それから僕は、雪の国の暮らしを見せてもらった。彼らは僕とは少し違う身体をしていて、僕の使えない不思議な力を使えることがわかった。でも、その力は無限でも万能でもないようだ。それに、ここには電気や燃料で動く機械がない。人々の食事や娯楽も質素に見えて、どこか懐古的な哀愁を感じる。
(文明が物資と精神のどちらを優先するかの違いなのだろうか……)
『ねえ、ここでは食糧が少ないのかな?』
『ああ、そうね。ここでは大気からエネルギーを取り込めるから、食事はあまり必要がないの』
地球上の生物が生命活動を行うと、その結果として常世の大気が生成される。人間の思考や願望も、生命活動の一種として、次元を越えて常世の大気に含まれているらしいのだ。

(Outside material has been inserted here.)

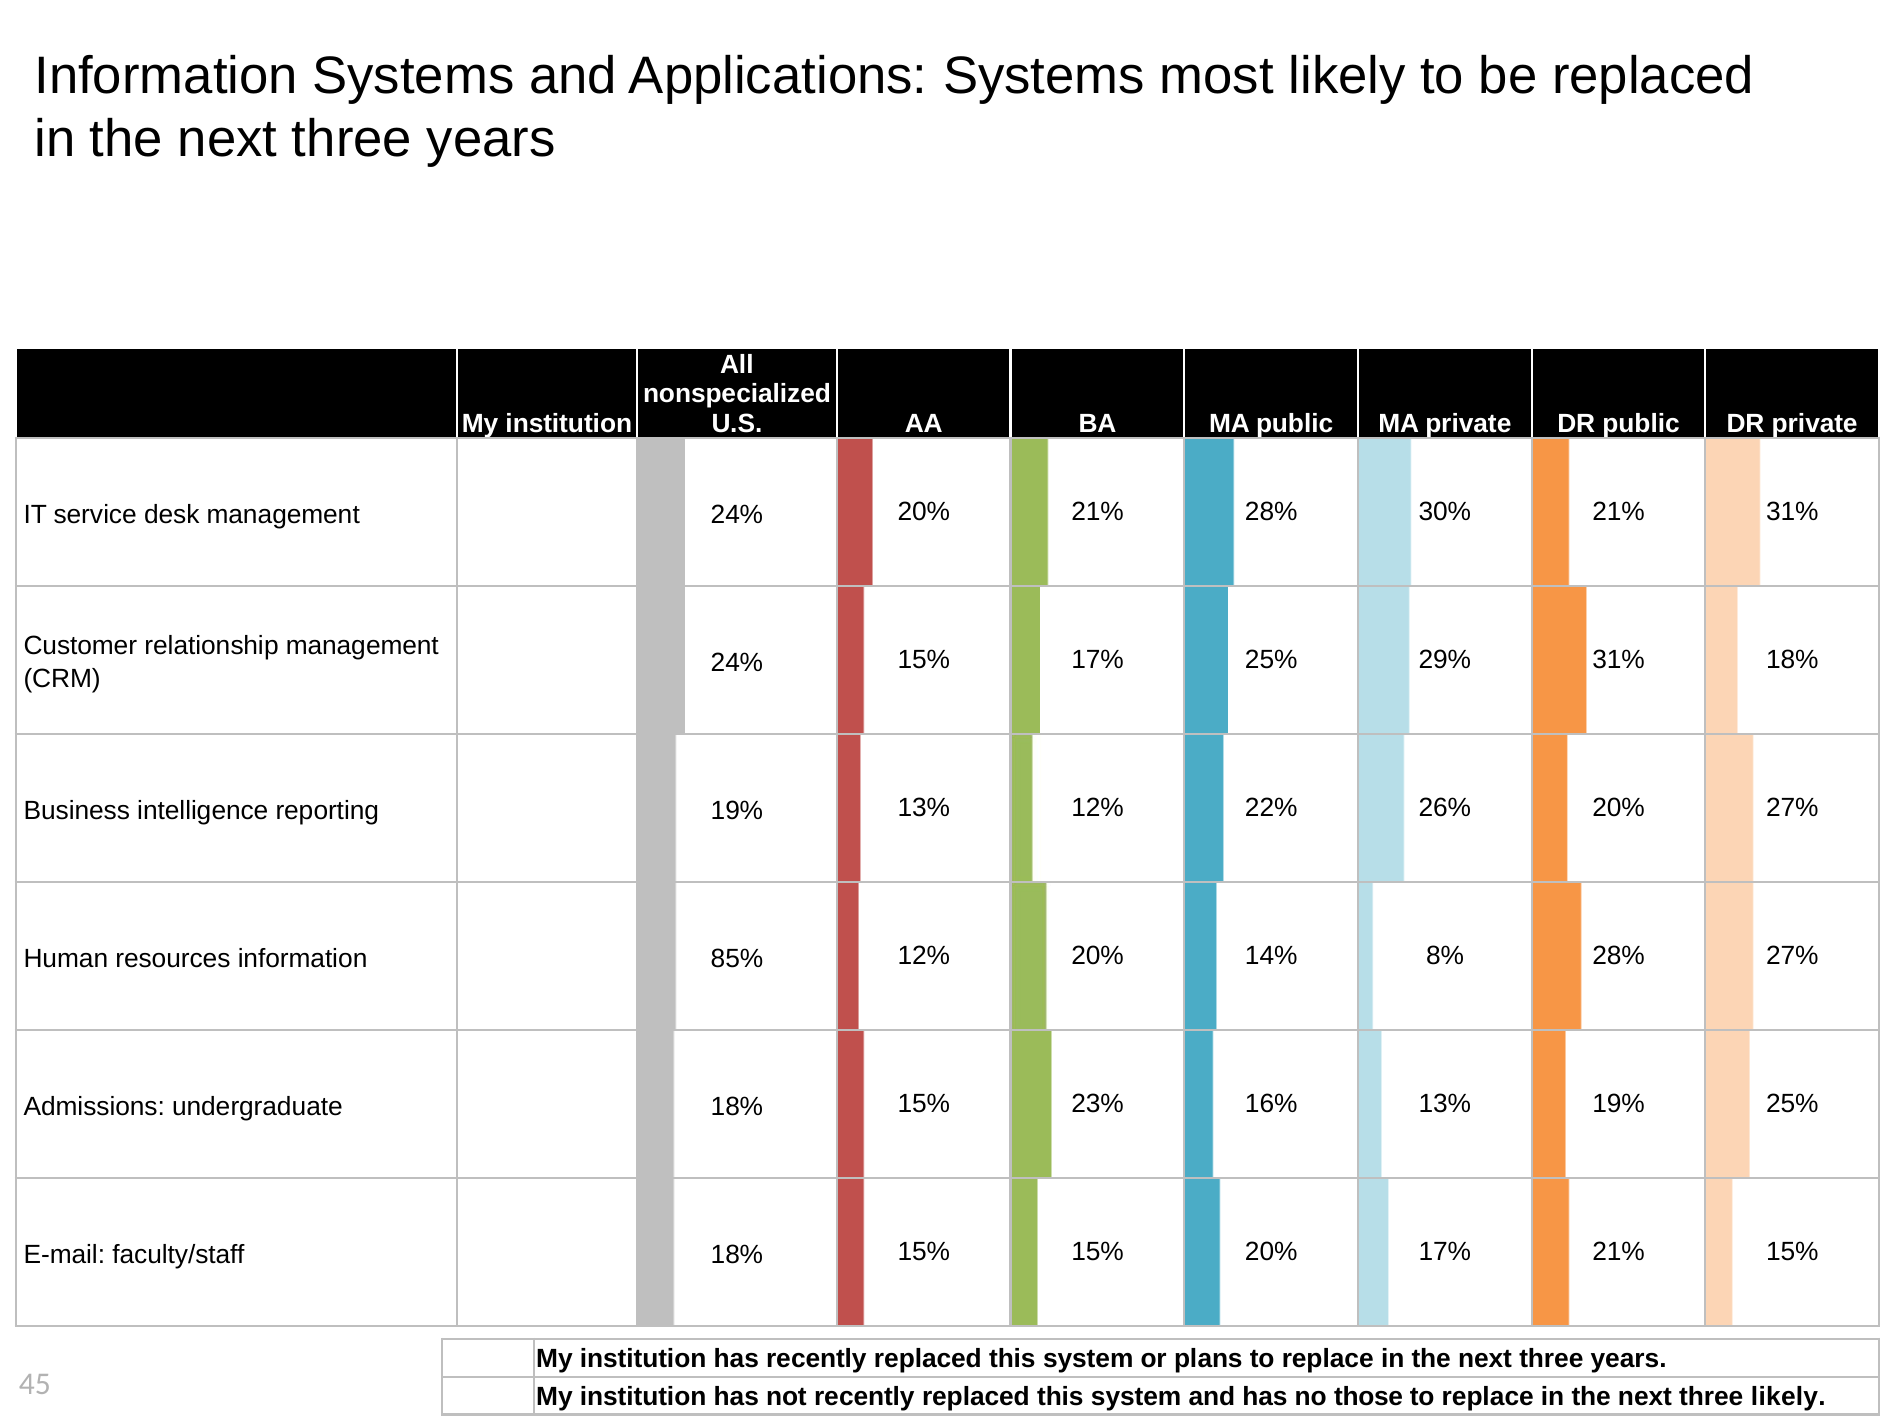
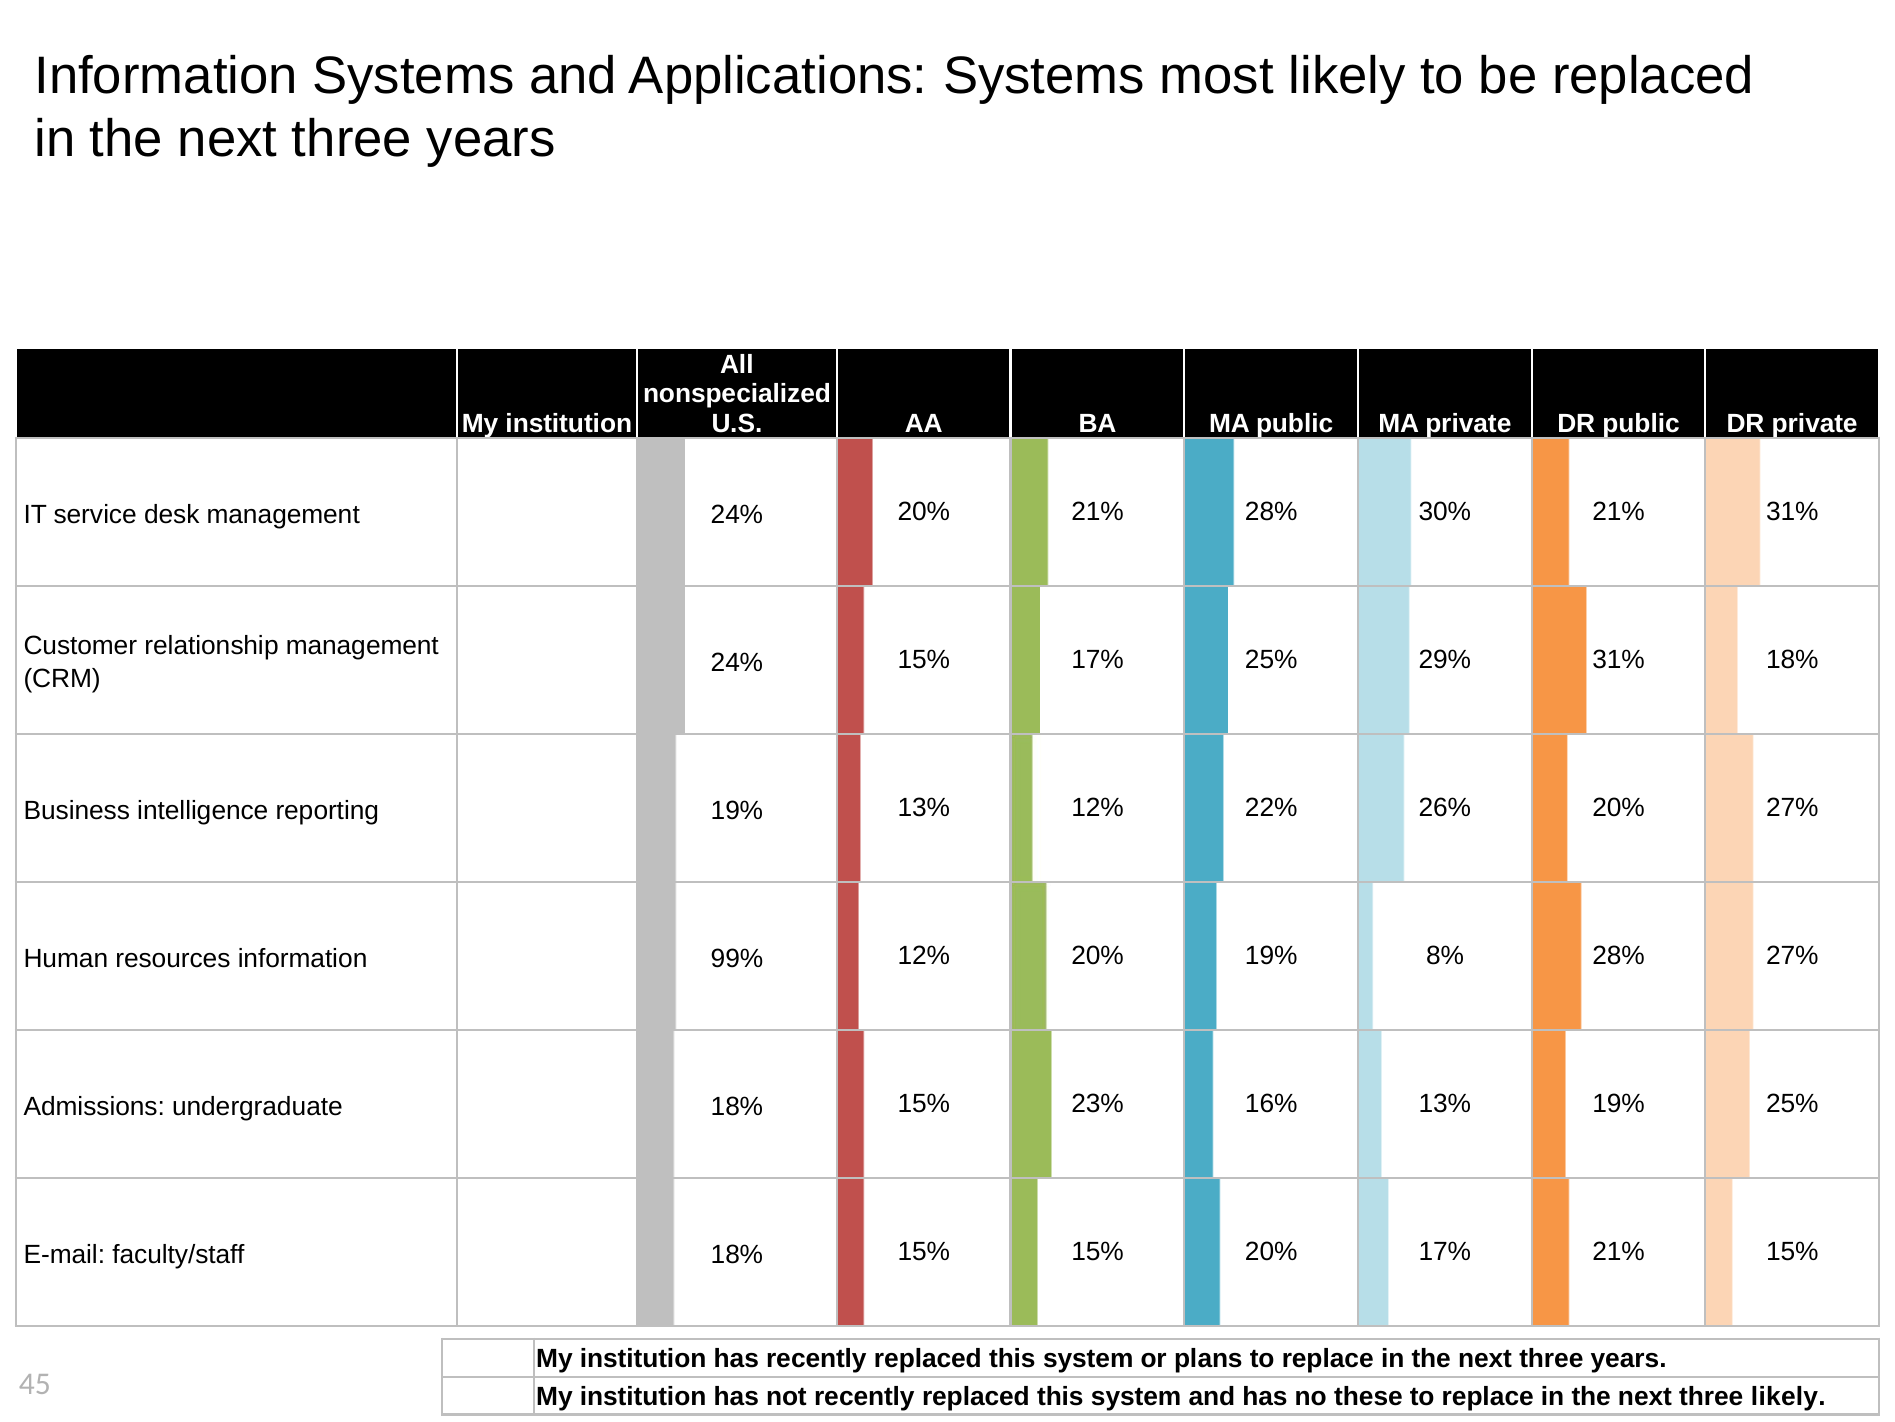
85%: 85% -> 99%
20% 14%: 14% -> 19%
those: those -> these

『そうなの? でも、食事の楽しさを感じないのは、ちょっと寂しくない? 食事も楽しみの一つだし……、遊びは? ねえ、ここには雪の上を滑るような遊びはないの?』
『食事というのは、楽しいことなのね……。雪での遊びはソリならあるけど……』
『ソリなら現世でもあるけど、スキーやスノーボードという道具を使って、雪の上を滑る遊びを知ってる? これだけの雪があるのに、楽しみながら滑る他の道具がないのはもったいないね』
『スキーやスノーボード? それって楽しく滑るモノなの?』
僕がそう言うと、彼女は不思議そうな顔をした。
『うん、めちゃくちゃ楽しいよ。スキーは両足それぞれに細長い板を付けて滑り、スノーボードの方は一枚の広い板に両足を固定して滑るんだ。僕はスキーがとても好きなんだ。風を切って滑るのって、とても気持ちイイ!』
僕は彼女の疑問に答えた。
『実は、板を使って滑る姿を、何度か見たことがあるの。でも、楽しそうに滑っているように見えなかった。雪の中で助けを求めて、苦しそうにしている人もいたわ』
『あっ、スキー場に来たことがあるんだ?』
『うん、何度かね。お母様には内緒で、綺麗な雪を見に行ったの。最初に行ったときは、子どもが森の中で迷子になっていたわ』
彼女の答えを聞いて、僕はすぐに子ども頃に助けてくれた雪ん子を思い浮かべた。
『えっ、森の中で迷子って……。毎年のように出かけているスキー場の森で、小さい頃に遭難しそうになったことがあるよ』
『その森って、山の中に神社がある?』
『石碑と鳥居がある小さい神社があるよ。そこで吹雪に遭って、大きな蓑を被った子どもに助けられたんだ』
『それなら、私だったかもしれない。本当は助けちゃいけないのだけれど、可哀想だったから手を引いてあげたの。こんな形で会えるなんて、不思議ね』
彼女は笑顔で答えた。
『キミが雪ん子だったのか……。あのときはちゃんとお礼が言えなかった。助けてくれて、ありがとう』
『どういたしまして』
『吹雪の中で滑ると苦しいし、危険だけど、本来は楽しい遊びだよ』
『へー、タイミングが悪かったのね。それならやってみたい……。じゃあ、今度教えてね』
『そうだね。これが夢じゃなければ、ぜひ教えたいんだけど……』
『アキラ、夢じゃないよ。いつか必ず一緒に滑ろう――。約束だよ』
『わかった。その約束、絶対に忘れないよ』
雪の国の見学を終え、僕たちは木の匂いがする大きな空間の部屋に戻った。そこでは、僕を手当てしてくれた雪姫の母親が待っていた。彼女の厳しい顔つきと目には、何か重大な決断を迫られているような深刻さが宿っていた。
『戻りました』
『雪姫、久方ぶりの来客なので名残惜しいでしょうが、もう彼を帰さねばなりません。これ以上、彼をここに留めることはできません。時間の調整ができるギリギリなのです』
『お母様、もう少しの時間だけでも、アキラは――』
雪姫の声が遠くなり、周りの音も聞こえなくなる。僕の意識が次第に遠のいていき、眠りに引き込まれていった。石畳に横たわった状態で目を覚ましたとき、雪姫との思い出は既に霞んでいた。
――◇
僕は、ここで雪姫と過ごしたことを思い出した。忘れていただけで、スキー場で出会う前に雪姫と知り合っていた。
奥にいる雪姫が、僕に向けて片手を上げた。彼女は真剣な表情を浮かべながら近づいてきた。